Sun conure eggs take between 3-4 weeks to hatch. Since the eggs are laid every other day, you need to count from when the last egg was laid. If none have hatched within 33 days of the last egg being laid, then the eggs are either infertile or there is another issue. You are correct that first clutches almost always fail with any captive bird species. The parents are learning and tend to make mistakes. There are a lot of factors involved with breeding success. The birds need to be old enough to be breeding. In captivity, they tend to become mature at a younger age than in the wild, but they are still not ready for breeding. Your birds should be at least three years old. When you let them breed too soon, they are often not ready to settle down and care for eggs and chicks. They can develop bad breeding habits that will ruin them as ever being good breeders such as breaking or eating the eggs. Your birds must be on a nutritionally balanced diet such as pellets or our foraging diets. A seed mix will not provide the nutrition they need. You should also offer dark leafy greens and chopped veggies. When they are set up for breeding as they are now, you should be offering them an egg food daily.
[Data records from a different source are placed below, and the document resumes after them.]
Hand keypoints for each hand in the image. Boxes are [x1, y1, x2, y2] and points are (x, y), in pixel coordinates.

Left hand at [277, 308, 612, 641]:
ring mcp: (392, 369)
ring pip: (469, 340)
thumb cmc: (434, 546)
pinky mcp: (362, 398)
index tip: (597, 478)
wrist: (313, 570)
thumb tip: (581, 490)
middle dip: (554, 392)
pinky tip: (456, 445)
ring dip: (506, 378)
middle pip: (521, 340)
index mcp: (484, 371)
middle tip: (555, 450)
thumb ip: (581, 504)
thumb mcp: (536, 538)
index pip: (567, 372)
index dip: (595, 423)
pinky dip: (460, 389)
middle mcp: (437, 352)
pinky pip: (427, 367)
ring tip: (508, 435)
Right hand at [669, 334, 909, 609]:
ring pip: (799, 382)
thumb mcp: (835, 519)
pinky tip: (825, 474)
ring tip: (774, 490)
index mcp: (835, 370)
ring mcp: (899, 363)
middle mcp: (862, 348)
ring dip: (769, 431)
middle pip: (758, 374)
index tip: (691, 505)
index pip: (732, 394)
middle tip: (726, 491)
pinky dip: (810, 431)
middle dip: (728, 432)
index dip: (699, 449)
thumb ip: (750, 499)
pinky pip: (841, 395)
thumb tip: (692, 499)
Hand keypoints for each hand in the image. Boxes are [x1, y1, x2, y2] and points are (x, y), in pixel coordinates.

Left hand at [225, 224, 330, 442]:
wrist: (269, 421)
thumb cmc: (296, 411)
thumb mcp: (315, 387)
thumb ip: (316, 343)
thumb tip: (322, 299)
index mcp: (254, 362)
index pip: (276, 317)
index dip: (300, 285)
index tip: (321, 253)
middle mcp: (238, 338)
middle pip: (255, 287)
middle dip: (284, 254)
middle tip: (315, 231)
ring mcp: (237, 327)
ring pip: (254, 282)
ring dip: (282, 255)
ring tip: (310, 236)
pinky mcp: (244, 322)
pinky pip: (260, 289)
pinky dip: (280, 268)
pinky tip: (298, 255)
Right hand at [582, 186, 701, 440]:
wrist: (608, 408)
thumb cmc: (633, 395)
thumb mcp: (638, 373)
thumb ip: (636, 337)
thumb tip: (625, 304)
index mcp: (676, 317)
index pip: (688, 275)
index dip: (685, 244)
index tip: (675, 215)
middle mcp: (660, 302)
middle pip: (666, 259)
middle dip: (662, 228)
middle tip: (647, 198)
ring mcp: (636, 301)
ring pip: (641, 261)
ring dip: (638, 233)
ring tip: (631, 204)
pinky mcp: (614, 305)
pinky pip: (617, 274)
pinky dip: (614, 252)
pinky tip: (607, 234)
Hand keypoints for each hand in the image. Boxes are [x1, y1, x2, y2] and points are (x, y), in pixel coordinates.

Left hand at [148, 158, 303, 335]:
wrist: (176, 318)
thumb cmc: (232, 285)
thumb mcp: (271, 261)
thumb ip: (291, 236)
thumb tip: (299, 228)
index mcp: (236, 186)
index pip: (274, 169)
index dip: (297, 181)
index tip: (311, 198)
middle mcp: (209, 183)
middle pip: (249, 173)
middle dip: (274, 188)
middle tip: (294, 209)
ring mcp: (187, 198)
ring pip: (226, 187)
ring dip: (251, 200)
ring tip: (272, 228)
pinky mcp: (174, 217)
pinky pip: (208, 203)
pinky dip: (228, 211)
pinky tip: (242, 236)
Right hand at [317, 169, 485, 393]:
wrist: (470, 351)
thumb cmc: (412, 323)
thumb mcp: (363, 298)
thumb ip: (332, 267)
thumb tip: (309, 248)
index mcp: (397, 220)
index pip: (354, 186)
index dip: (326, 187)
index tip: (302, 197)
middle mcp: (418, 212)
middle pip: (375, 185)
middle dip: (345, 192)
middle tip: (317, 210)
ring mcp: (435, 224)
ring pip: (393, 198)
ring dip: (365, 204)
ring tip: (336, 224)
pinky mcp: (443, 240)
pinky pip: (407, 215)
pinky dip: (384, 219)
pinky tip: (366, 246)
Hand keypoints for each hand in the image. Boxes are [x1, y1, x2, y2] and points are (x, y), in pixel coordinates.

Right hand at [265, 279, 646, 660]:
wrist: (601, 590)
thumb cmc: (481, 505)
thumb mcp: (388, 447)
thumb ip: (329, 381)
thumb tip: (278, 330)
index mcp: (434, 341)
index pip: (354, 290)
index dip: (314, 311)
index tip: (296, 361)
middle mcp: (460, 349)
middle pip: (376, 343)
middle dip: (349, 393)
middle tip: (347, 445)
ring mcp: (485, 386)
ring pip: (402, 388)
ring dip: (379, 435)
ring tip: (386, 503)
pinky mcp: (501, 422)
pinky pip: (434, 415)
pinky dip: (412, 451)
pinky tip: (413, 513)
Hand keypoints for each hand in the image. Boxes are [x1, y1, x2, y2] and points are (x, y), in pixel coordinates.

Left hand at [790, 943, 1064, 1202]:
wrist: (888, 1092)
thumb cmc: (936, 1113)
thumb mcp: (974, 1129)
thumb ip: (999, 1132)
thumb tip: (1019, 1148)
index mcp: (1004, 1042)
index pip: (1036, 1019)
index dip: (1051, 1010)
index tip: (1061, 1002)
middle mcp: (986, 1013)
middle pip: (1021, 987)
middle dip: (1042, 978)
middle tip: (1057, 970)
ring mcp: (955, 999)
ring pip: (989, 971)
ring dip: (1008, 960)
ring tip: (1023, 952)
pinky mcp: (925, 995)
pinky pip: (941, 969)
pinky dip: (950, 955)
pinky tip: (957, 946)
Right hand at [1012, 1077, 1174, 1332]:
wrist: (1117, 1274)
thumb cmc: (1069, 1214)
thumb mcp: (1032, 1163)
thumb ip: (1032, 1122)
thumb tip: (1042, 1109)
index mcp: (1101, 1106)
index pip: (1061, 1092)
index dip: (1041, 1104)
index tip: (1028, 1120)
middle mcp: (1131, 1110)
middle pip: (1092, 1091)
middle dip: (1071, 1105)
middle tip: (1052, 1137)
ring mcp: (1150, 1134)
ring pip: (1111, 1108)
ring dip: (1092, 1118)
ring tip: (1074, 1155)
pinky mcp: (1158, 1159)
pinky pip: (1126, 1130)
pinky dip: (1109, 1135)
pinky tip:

This can be a commercial egg food or you can cook an egg with the shell washed, crushed and cooked with the eggs. This is very important because it replaces the protein and calcium the female loses when forming eggs, and it is also something they need when feeding chicks.
I do not recommend trying to incubate the eggs. An incubator can cost between $100-$300 or more. While you may have read that you can make an incubator, this is not a good idea. The eggs have to be kept at the right temperature and humidity, and have to be turned about 8 times a day. Any mistakes with temperature, humidity or egg turning can cause the embryo to die or cause the chick to not develop properly. This can result in a weak, stunted chick. Or sometimes the chicks can seem healthy and then die suddenly due to something not being right with it internally. It is very hard to hand feed a chick from day one, and there is a high mortality rate. Even the most experienced breeders will lose most chicks that are fed from the first day. It’s best to let the pair learn from their mistakes. Some pairs will never be good breeders. If they fail 3 times or more, the pair should not be bred again.
If these eggs do not hatch, you need to remove the nest box or block the entry, and rest the pair for about 6 months. You should only allow two clutches per year. In the wild they only breed one time per year. In captivity, they do not receive the environmental changes that signal the end of breeding, so it is your responsibility to prevent them from breeding over and over. Laying eggs is hard for the female, and if she is allowed to breed without resting in between clutches, she can end up dying from laying eggs too often.